Research
We investigate the molecular mechanisms linking autophagy and cytoskeleton dynamics with human immune responses, specifically in the context of monogenetic immunodeficiencies and immunodysregulation disorders, as well as in cancer. Our long-term goal is to identify new targets for the diagnosis and treatment of these diseases.
Autophagy - the major waste disposal and recycling system of the cells - ensures the proper functioning of several immune processes, including pathogen recognition, antigen processing and presentation, lymphocyte development and effector function, cell metabolism and inflammatory regulation. Dysfunctional autophagy has been implicated in numerous autoimmune diseases, including inflammatory bowel diseases.
Moreover, essential immune response processes such as cell migration, adhesion, division, vesicle trafficking, and cellular transduction rely on a finely tuned actin cytoskeleton dynamics, involving the assembly and disassembly of actin filaments. Human immune disorders caused by deleterious mutations in actin regulatory genes are known as actinopathies.

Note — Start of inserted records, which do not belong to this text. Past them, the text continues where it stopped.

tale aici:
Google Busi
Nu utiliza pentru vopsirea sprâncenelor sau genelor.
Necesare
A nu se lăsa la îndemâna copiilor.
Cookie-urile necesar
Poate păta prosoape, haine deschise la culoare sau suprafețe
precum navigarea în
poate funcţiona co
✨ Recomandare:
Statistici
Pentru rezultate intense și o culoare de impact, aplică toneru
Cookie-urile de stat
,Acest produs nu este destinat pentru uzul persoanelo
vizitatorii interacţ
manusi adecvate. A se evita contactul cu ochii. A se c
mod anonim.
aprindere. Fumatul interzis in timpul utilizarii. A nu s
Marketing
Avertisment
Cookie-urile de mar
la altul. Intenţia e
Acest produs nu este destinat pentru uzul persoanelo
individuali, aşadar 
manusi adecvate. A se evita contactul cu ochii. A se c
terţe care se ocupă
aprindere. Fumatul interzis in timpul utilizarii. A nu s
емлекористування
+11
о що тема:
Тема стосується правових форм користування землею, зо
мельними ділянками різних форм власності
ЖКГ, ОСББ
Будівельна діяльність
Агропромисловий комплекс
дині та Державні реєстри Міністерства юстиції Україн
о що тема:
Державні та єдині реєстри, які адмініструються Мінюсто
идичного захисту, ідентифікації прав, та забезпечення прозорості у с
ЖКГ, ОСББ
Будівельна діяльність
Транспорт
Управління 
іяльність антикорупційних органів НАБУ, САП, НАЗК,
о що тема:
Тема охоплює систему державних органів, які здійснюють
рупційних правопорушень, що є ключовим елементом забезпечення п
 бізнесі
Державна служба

In particular, we study three disease models:
- LRBA deficiency, an immunodeficiency and immunodysregulation syndrome caused by abolishing biallelic mutations in LRBA. LRBA is linked to the trafficking of CTLA4-containing vesicles in regulatory T cells. Moreover, previous data from our group identified a novel role of LRBA in antigen processing and presentation via autophagy (Sindram E et al., BioRXIV).

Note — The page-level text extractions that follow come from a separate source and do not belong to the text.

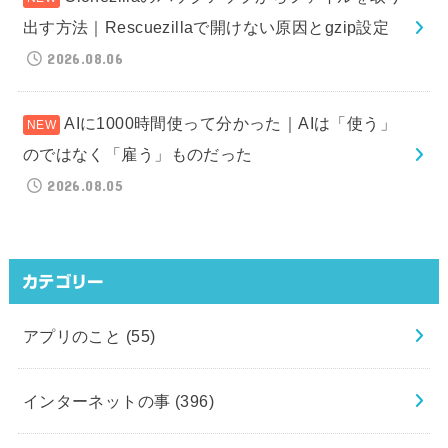
出す方法｜Rescuezillaで開けない原因とgzip設定
2026.08.06
AIに1000時間使って分かった｜AIは「使う」
のではなく「雇う」ものだった
2026.08.05
カテゴリー
アプリのこと
(55)
インターネットの事
(396)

- CTLA-4 insufficiency, caused by heterozygous germline mutations in CTLA-4. It is a complex immune dysregulation and immunodeficiency syndrome presenting with reduced penetrance and variable disease expressivity, suggesting the presence of additional disease modifiers that trigger the disease onset and severity.
- Colorectal cancer, is the fourth most common cancer in the world. Autophagy has been shown to inhibit the tumor development at early stages through multiple immune-related mechanisms.